Bargain Booze owner Conviviality Retail has posted surging full-year profits despite a fall in sales due to store closures. Retail Week speaks to boss Diana Hunter.
Conviviality has had a strong year. Are you pleased with the results?
I’m really pleased with the results. We’re slightly ahead of expectations whilst improving our franchisees’ prospects. We set out a quality-driven strategy and we’re seeing the results of that in our average sales per store [up 3% to £16,054 a week]. We have 427 franchisees. They are critically important to the business. And now we’re back to a quality level of franchisees, we want them to go from single-based retailers to multiple.
Can you explain the reasons behind rationalising the store estate?
In 2010 and 2011 there were stores being opened that weren’t necessarily in good locations. So we spent two years closing stores, and now we’re starting to build momentum with new store openings. There’s been a shift from trying to deal with poor performing stores to getting quality retailers back into stores.
You acquired Wine Rack in the period and Rhythm and Booze since year end. Will Conviviality be making any further acquisitions this year?
We want to consolidate the acquisition we just made, it’s very early days. We’ll see. Watch this space. The opportunities are out there. Wine Rack gives us that specialist wine store and opens a different area of the country including the South. It offers our franchisees another fascia too.
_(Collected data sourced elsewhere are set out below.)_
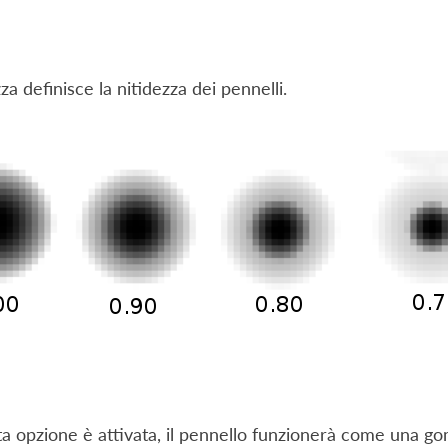
za definisce la nitidezza dei pennelli.
a opzione è attivata, il pennello funzionerà come una g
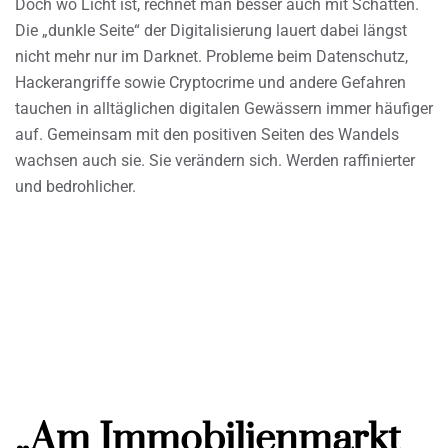
Doch wo Licht ist, rechnet man besser auch mit Schatten.
Die „dunkle Seite“ der Digitalisierung lauert dabei längst
nicht mehr nur im Darknet. Probleme beim Datenschutz,
Hackerangriffe sowie Cryptocrime und andere Gefahren
tauchen in alltäglichen digitalen Gewässern immer häufiger
auf. Gemeinsam mit den positiven Seiten des Wandels
wachsen auch sie. Sie verändern sich. Werden raffinierter
und bedrohlicher.
„Am Immobilienmarkt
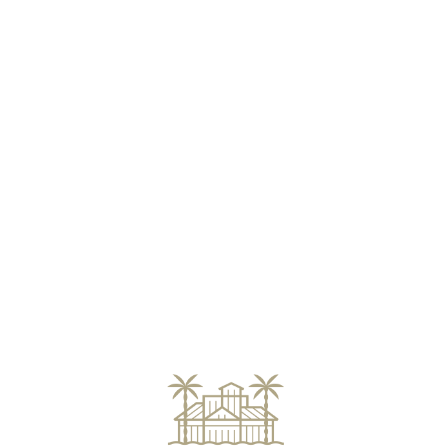
Loa
din
g...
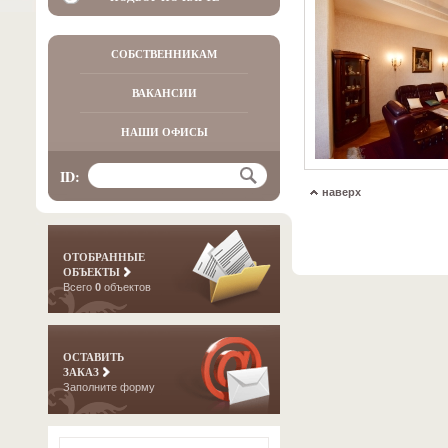
СОБСТВЕННИКАМ
ВАКАНСИИ
НАШИ ОФИСЫ
ID:
наверх
ОТОБРАННЫЕ
ОБЪЕКТЫ
Всего
0
объектов
ОСТАВИТЬ
ЗАКАЗ
Заполните форму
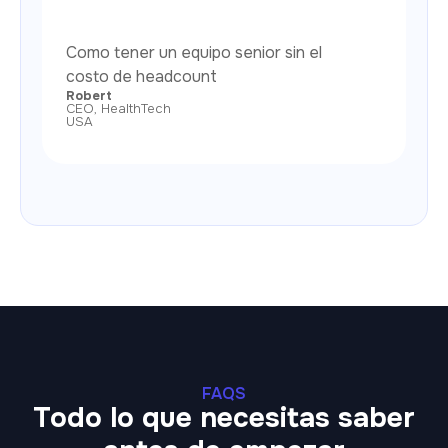
Como tener un equipo senior sin el
costo de headcount
Robert
CEO, HealthTech
USA
FAQS
Todo lo que necesitas saber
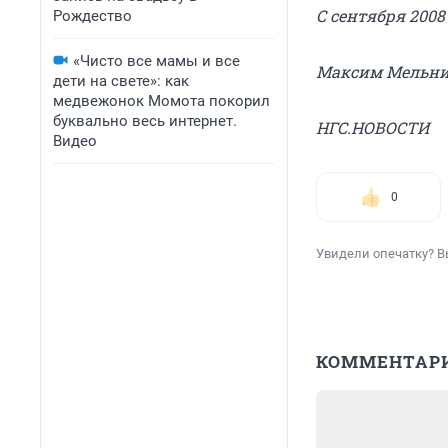
С сентября 200
Рождество
«Чисто все мамы и все
Максим Мельн
дети на свете»: как
медвежонок Момота покорил
буквально весь интернет.
НГС.НОВОСТИ
Видео
0
Увидели опечатку? В
КОММЕНТАР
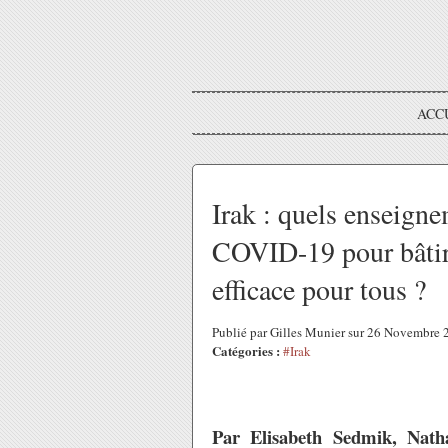
ACC
Irak : quels enseigne
COVID-19 pour bâtir
efficace pour tous ?
Publié par Gilles Munier sur 26 Novembre
Catégories :
#Irak
Par Elisabeth Sedmik, Nat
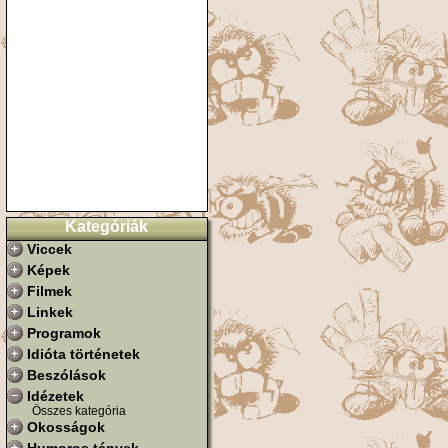
Kategóriák
Viccek
Képek
Filmek
Linkek
Programok
Idióta történetek
Beszólások
Idézetek
Összes kategória
Okosságok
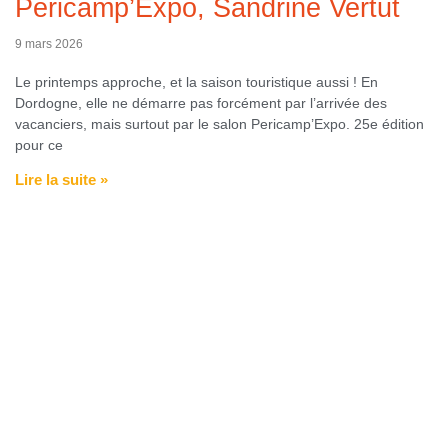
Pericamp’Expo, Sandrine Vertut
9 mars 2026
Le printemps approche, et la saison touristique aussi ! En
Dordogne, elle ne démarre pas forcément par l’arrivée des
vacanciers, mais surtout par le salon Pericamp’Expo. 25e édition
pour ce
Lire la suite »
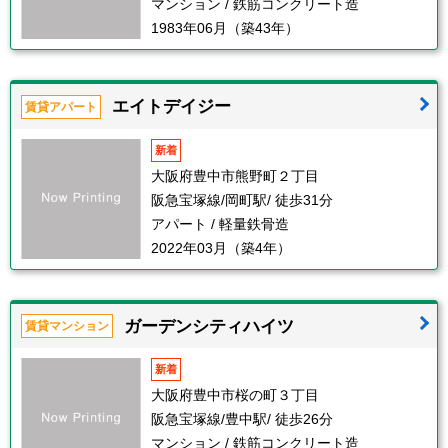
マンション / 鉄筋コンクリート造
1983年06月（築43年）
エイトデイジー
賃貸アパート
新着
大阪府豊中市熊野町２丁目
阪急宝塚線/岡町駅/ 徒歩31分
アパート / 軽量鉄骨造
2022年03月（築4年）
ガーデンシティハイツ
賃貸マンション
新着
大阪府豊中市桜の町３丁目
阪急宝塚線/豊中駅/ 徒歩26分
マンション / 鉄筋コンクリート造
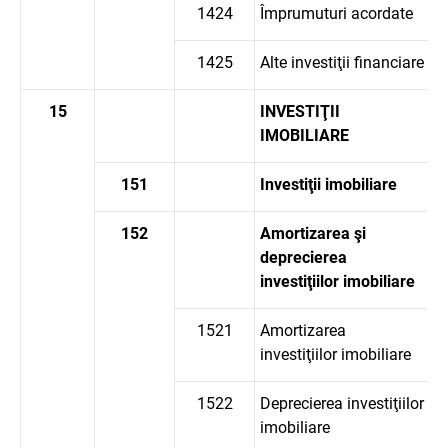
1424
Împrumuturi acordate
1425
Alte investiţii financiare
15
INVESTIŢII
IMOBILIARE
151
Investiţii imobiliare
152
Amortizarea şi
deprecierea
investiţiilor imobiliare
1521
Amortizarea
investiţiilor imobiliare
1522
Deprecierea investiţiilor
imobiliare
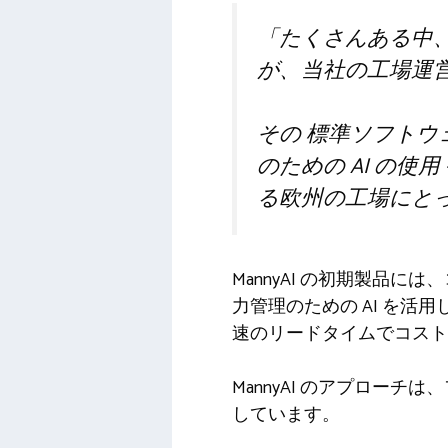
「たくさんある中
が、当社の工場運
その
標準ソフトウェ
のための AI の使用 
る欧州の工場にと
MannyAI の初期製品
力管理のための AI を活
速のリードタイムでコスト
MannyAI のアプロー
しています。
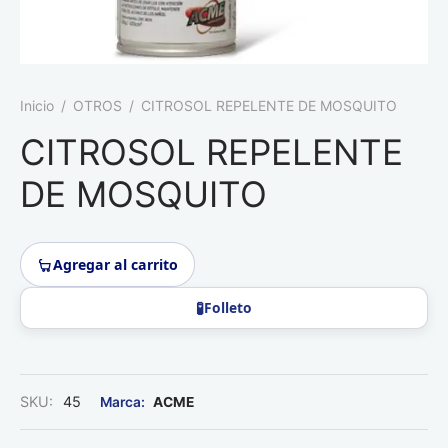
Roedores
Inicio
/
OTROS
/
CITROSOL REPELENTE DE MOSQUITO
CITROSOL REPELENTE
DE MOSQUITO
Agregar al carrito
Folleto
SKU:
45
ACME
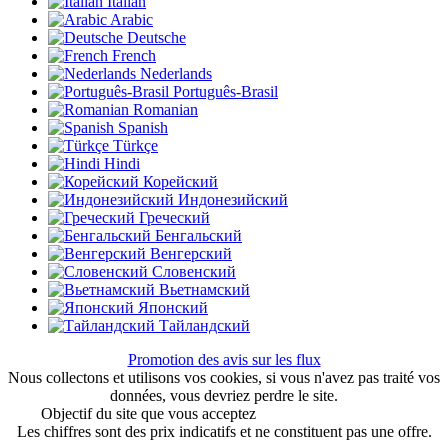
Italian
Arabic
Deutsche
French
Nederlands
Português-Brasil
Romanian
Spanish
Türkçe
Hindi
Корейский
Индонезийский
Греческий
Бенгальский
Венгерский
Словенский
Вьетнамский
Японский
Тайландский
Promotion des avis sur les flux
Nous collectons et utilisons vos cookies, si vous n'avez pas traité vos
données, vous devriez perdre le site.
Objectif du site que vous acceptez
Accord de L'Utilisateur
Les chiffres sont des prix indicatifs et ne constituent pas une offre.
What plans does Conviviality have around improving its convenience proposition?
We have 126 convenience stores, we want to hone our proposition. We have 4,000 SKUs, our opportunity is about targeting those SKUs. Our plans for the year ahead are to make sure we have the right assortment to meet customers’ needs, so crisps, snacks and other food as well.
Did the World Cup boost sales?
It was good. In the two hours before the first England match sales were up 20%. Like-for-likes were up 14% in the first week at Wine Rack, and up 7% at Bargain Booze.